**What to work on:** Begin at the line containing "MA, United States" in the entries below and end at the line containing "5. Also add 3 ul of each supe in 60 ul of SB"; transcribe that range exactly and nothing outside it.

※

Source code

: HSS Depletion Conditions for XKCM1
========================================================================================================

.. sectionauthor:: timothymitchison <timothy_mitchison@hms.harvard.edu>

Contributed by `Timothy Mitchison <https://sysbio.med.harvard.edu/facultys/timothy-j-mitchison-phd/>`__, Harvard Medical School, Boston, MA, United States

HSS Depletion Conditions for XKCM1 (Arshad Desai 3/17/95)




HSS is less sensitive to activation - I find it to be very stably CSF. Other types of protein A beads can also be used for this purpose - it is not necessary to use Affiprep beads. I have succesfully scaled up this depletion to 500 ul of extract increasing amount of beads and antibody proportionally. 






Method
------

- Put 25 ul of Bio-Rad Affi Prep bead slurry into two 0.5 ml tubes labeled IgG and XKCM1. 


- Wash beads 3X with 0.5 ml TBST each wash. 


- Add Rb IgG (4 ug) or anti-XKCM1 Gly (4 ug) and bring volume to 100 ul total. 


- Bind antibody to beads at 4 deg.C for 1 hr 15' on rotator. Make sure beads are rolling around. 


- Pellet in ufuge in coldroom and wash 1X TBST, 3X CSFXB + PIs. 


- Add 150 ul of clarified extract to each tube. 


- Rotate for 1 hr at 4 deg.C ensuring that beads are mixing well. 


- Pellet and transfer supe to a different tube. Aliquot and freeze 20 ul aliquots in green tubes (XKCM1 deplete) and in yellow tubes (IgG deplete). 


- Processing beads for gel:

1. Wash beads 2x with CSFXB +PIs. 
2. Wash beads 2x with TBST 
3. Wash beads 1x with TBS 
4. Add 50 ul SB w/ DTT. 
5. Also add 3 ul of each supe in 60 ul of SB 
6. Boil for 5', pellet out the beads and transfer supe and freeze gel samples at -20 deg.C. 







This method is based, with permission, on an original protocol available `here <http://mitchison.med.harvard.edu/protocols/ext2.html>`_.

※

**Answer to the problem:**
Contributed by `Timothy Mitchison <https://sysbio.med.harvard.edu/facultys/timothy-j-mitchison-phd/>`__, Harvard Medical School, Boston, MA, United States

HSS Depletion Conditions for XKCM1 (Arshad Desai 3/17/95)




HSS is less sensitive to activation - I find it to be very stably CSF. Other types of protein A beads can also be used for this purpose - it is not necessary to use Affiprep beads. I have succesfully scaled up this depletion to 500 ul of extract increasing amount of beads and antibody proportionally. 






Method
------

- Put 25 ul of Bio-Rad Affi Prep bead slurry into two 0.5 ml tubes labeled IgG and XKCM1. 


- Wash beads 3X with 0.5 ml TBST each wash. 


- Add Rb IgG (4 ug) or anti-XKCM1 Gly (4 ug) and bring volume to 100 ul total. 


- Bind antibody to beads at 4 deg.C for 1 hr 15' on rotator. Make sure beads are rolling around. 


- Pellet in ufuge in coldroom and wash 1X TBST, 3X CSFXB + PIs. 


- Add 150 ul of clarified extract to each tube. 


- Rotate for 1 hr at 4 deg.C ensuring that beads are mixing well. 


- Pellet and transfer supe to a different tube. Aliquot and freeze 20 ul aliquots in green tubes (XKCM1 deplete) and in yellow tubes (IgG deplete). 


- Processing beads for gel:

1. Wash beads 2x with CSFXB +PIs. 
2. Wash beads 2x with TBST 
3. Wash beads 1x with TBS 
4. Add 50 ul SB w/ DTT. 
5. Also add 3 ul of each supe in 60 ul of SB 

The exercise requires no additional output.